Content starts

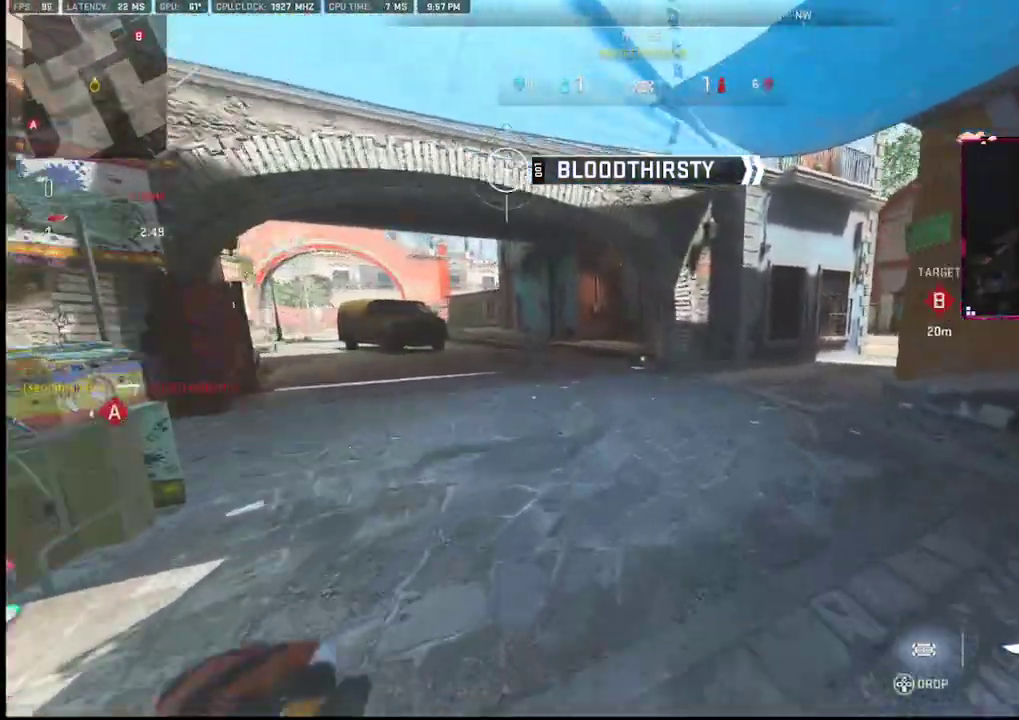
{"buttons": [], "left_stick": "up", "right_stick": "right", "events": [[50, "right_stick", "right"], [300, "right_stick", "center"], [500, "right_stick", "right"]]}
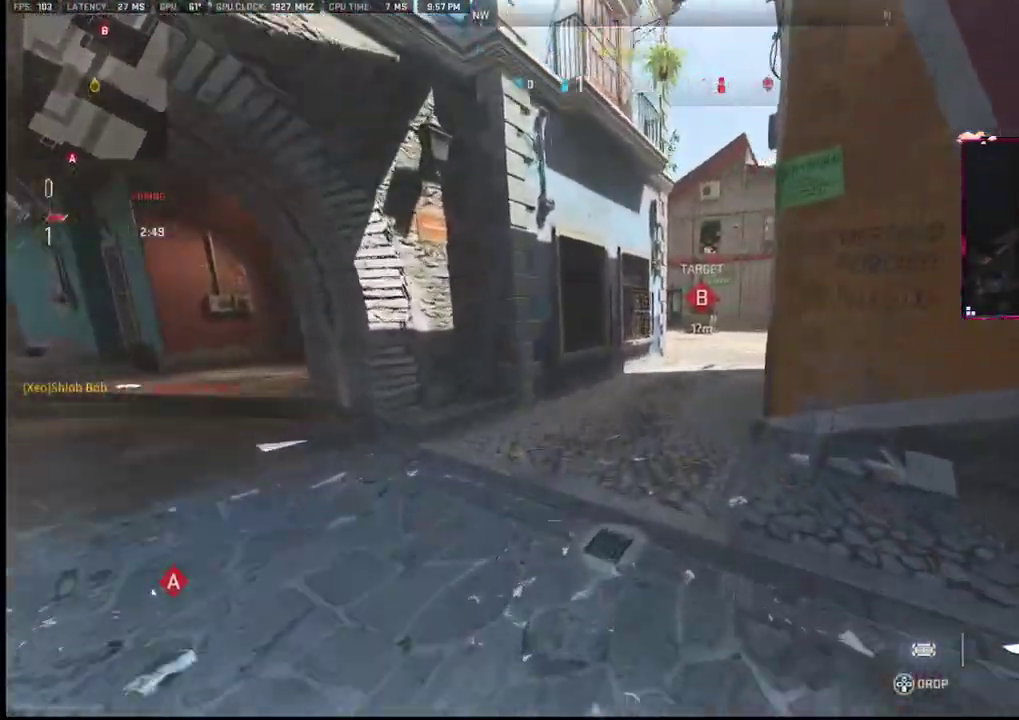
{"buttons": [], "left_stick": "up", "right_stick": "center", "events": [[150, "right_stick", "center"]]}
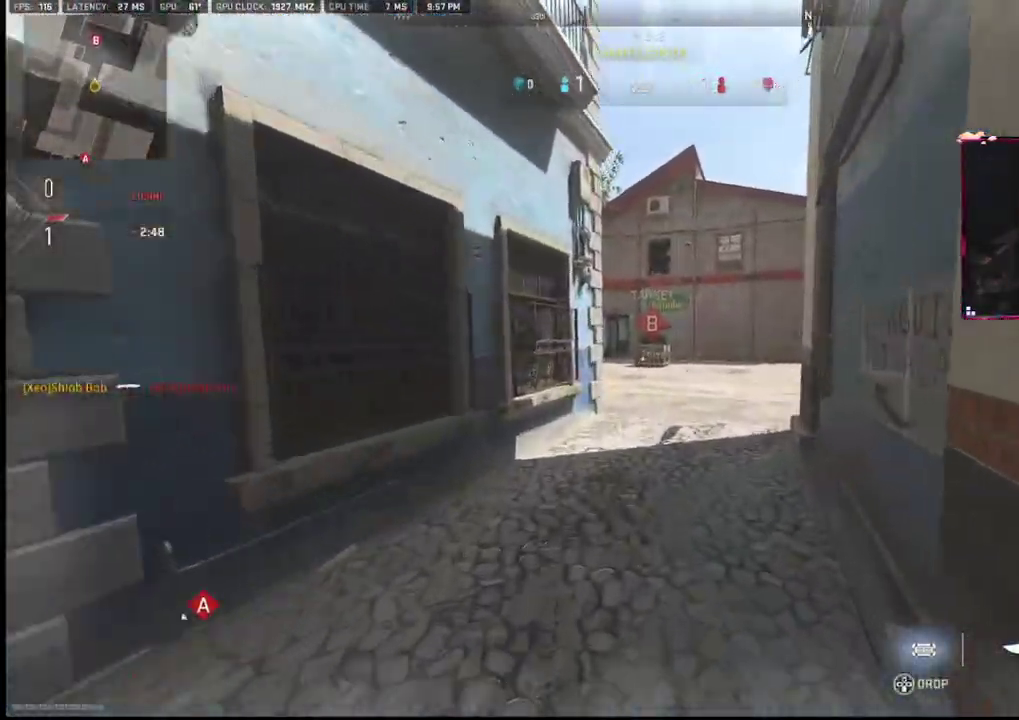
{"buttons": [], "left_stick": "up", "right_stick": "center", "events": []}
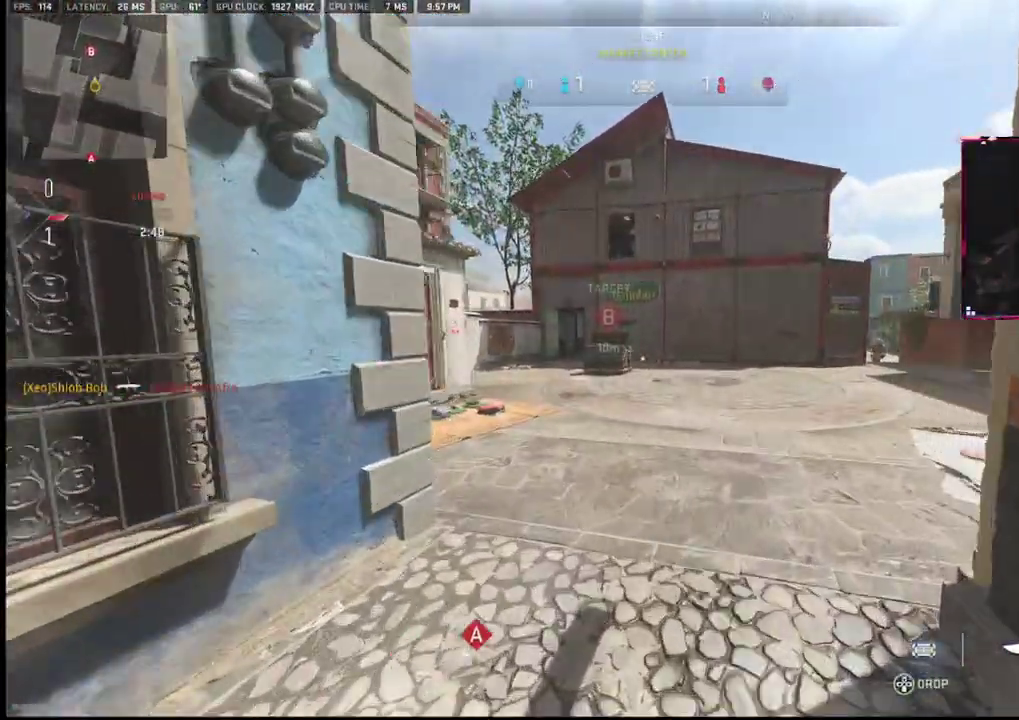
{"buttons": [], "left_stick": "up", "right_stick": "center", "events": []}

Content ends

* INSTRUCTIONS TO FOLLOW *
Would you return the material exactly, images excluded?

* EXERCISE RESPONSE *
{"buttons": [], "left_stick": "up", "right_stick": "right", "events": [[50, "right_stick", "right"], [300, "right_stick", "center"], [500, "right_stick", "right"]]}
{"buttons": [], "left_stick": "up", "right_stick": "center", "events": [[150, "right_stick", "center"]]}
{"buttons": [], "left_stick": "up", "right_stick": "center", "events": []}
{"buttons": [], "left_stick": "up", "right_stick": "center", "events": []}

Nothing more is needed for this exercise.